Using an inversion table reduces the pressure on your spine, which may help with back pain and improve flexibility and posture.
How an Inversion Table Works
Everyday as you sit, stand and walk, gravity compresses your spinal cord. During your waking hours, you can temporarily lose up to a half inch or more in height each day. An inversion table reverses this downward pressure on your spine. Securing you in place by the ankles, an inversion table lets you tilt back to an inverted position, allowing your spine to lengthen and hydrate. Inversion also increases the flow of blood and oxygen to your head. In addition, an inversion table can be part of a workout routine by incorporating stretches and abdominal crunches.
Benefits of an Inversion Table
Most inversion table user reviews about talk about how the tables have helped with back pain. The reduced pressure on the spine, joints and nerves along with pleasant sense of stretching can provide temporary relief and may have longer lasting effects. Other benefits touted by inversion table therapy may include improved flexibility, joint function and posture, plus the increased flow of blood to the head may help with concentration and focus.

*Source material*.
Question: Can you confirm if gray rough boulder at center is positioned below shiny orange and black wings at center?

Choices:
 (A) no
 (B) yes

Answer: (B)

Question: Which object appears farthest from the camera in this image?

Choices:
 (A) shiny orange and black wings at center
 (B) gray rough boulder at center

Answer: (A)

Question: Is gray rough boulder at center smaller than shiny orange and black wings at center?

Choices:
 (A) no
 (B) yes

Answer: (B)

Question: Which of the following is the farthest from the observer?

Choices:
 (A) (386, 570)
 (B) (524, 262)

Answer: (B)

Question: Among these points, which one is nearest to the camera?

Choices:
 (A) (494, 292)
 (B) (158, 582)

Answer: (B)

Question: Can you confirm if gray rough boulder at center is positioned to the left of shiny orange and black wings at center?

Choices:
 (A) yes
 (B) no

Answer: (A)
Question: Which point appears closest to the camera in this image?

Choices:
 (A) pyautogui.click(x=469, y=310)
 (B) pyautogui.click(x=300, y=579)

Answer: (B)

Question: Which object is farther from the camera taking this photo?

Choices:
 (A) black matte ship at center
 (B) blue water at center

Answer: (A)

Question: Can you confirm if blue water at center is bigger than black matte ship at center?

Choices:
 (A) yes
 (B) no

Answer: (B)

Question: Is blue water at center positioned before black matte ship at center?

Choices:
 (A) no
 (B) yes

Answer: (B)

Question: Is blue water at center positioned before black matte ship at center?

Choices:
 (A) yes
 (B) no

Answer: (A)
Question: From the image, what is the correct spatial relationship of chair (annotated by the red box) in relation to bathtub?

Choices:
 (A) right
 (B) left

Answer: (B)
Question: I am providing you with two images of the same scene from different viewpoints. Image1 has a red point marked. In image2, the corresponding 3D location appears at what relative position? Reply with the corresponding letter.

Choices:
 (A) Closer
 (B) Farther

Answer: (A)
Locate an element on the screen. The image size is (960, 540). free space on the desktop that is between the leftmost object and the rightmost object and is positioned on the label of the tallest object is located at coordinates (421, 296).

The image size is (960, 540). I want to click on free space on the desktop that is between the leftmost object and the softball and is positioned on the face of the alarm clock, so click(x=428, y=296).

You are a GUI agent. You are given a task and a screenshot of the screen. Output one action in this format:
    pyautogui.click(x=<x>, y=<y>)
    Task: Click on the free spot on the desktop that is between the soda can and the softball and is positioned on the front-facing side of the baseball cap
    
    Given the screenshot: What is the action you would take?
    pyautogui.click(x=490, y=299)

*Tasks for this exercise*.
**1.** From the inversion table text, list the everyday activities during which gravity compresses the spinal cord.
**2.** According to the inversion table text, how much height can a person temporarily lose during waking hours each day?
**3.** Extend the inversion table text from its last sentence.

*Responses by task*.
**1.** Sitting, standing, walking

**2.** Up to a half inch or more.

**3.**
Using an Inversion Table
If you are new to inversion tables, start out gradually to get use to the feeling of being inverted. You don’t need to go completely upside down right away. Start with a small inverted angle and work your way up to a full inversion at your own pace. You can begin with a few minutes a day and add more time as your comfort level grows. Be sure to follow all the enclosed instruction carefully on the proper use of this equipment.
Please note: People with certain medical conditions should NOT use an inversion table; these include (but are not limited to) glaucoma and other eye diseases, heart disease, high blood pressure, diabetes, obesity, bone weakness and pregnancy. Consult with your physician if you are considering using an inversion table.